Hilary Mantel is an expert on the royal body; the mythology and reality of the nobility once anointed by God and now anointed by fame. In 2013, her controversial essay on Kate Middleton in the London Review of Books compared the future Princess of Wales to her predecessor: “Kate seems to have been selected for her role of princess because she was irreproachable: as painfully thin as anyone could wish, without quirks, without oddities, without the risk of the emergence of character. She appears precision-made, machine-made, so different from Diana whose human awkwardness and emotional incontinence showed in her every gesture.”

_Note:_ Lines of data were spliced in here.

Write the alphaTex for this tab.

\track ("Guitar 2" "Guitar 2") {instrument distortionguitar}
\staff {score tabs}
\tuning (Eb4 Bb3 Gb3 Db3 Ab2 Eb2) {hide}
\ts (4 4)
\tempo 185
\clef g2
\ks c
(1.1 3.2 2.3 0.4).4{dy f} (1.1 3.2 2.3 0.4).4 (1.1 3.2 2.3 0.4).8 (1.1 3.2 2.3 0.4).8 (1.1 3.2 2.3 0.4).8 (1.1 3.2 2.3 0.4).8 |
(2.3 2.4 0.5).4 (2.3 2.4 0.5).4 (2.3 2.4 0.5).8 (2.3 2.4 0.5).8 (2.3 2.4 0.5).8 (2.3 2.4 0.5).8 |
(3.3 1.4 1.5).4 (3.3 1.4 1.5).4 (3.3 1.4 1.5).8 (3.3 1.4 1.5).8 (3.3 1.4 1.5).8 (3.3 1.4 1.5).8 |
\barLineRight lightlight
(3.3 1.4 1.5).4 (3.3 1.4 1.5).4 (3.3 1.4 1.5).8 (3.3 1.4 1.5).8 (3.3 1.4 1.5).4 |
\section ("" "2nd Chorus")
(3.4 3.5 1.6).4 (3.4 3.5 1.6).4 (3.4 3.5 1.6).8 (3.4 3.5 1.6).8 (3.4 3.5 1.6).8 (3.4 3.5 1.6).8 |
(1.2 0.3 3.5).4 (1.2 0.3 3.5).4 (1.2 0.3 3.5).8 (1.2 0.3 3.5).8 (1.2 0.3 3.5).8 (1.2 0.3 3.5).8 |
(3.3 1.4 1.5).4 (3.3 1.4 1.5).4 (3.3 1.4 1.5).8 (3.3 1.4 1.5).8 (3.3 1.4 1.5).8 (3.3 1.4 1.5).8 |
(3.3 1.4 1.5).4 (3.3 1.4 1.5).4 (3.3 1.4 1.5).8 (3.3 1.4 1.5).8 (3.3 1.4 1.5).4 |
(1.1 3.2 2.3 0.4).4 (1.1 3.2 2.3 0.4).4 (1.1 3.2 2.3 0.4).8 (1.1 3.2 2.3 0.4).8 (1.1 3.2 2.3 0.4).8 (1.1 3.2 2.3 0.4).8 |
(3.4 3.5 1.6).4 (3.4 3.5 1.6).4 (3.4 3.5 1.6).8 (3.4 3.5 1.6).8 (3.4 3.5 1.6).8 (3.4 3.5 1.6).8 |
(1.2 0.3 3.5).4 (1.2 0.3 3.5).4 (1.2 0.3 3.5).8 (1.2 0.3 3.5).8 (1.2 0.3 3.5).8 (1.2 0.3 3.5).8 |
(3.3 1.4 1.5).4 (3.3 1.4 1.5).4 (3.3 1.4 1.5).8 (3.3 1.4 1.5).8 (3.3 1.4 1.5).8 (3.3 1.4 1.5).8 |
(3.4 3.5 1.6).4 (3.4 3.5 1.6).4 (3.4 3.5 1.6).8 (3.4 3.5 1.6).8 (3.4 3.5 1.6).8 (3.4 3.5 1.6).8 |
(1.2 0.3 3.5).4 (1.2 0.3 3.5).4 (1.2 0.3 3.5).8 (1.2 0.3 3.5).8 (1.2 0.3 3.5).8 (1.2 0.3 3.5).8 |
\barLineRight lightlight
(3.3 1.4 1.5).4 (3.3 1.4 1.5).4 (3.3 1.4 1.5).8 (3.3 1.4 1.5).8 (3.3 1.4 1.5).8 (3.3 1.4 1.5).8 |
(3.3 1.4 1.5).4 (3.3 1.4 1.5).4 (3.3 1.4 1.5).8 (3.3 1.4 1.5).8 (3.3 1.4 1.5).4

At the Guardian, Mantel now takes on Diana herself, 20 years after her death. How could time have passed so quickly, she wonders? Royal time passes in centuries, in generations, and as Diana passes through our collective consciousness once more, Mantel considers the reality of Diana’s “fairytale” existence:

By her own account, Diana was not clever. Nor was she especially good, in the sense of having a dependable inclination to virtue; she was quixotically loving, not steadily charitable: mutable, not dependable: given to infatuation, prey to impulse. This is not a criticism. Myth does not reject any material. It only asks for a heart of wax. Then it works subtly to shape its subject, mould her to be fit for fate. When people described Diana as a “fairytale princess”, were they thinking of the cleaned-up versions? Fairytales are not about gauzy frocks and ego gratification. They are about child murder, cannibalism, starvation, deformity, desperate human creatures cast into the form of beasts, or chained by spells, or immured alive in thorns. The caged child is milk-fed, finger felt for plumpness by the witch, and if there is a happy-ever-after, it is usually written on someone’s skin.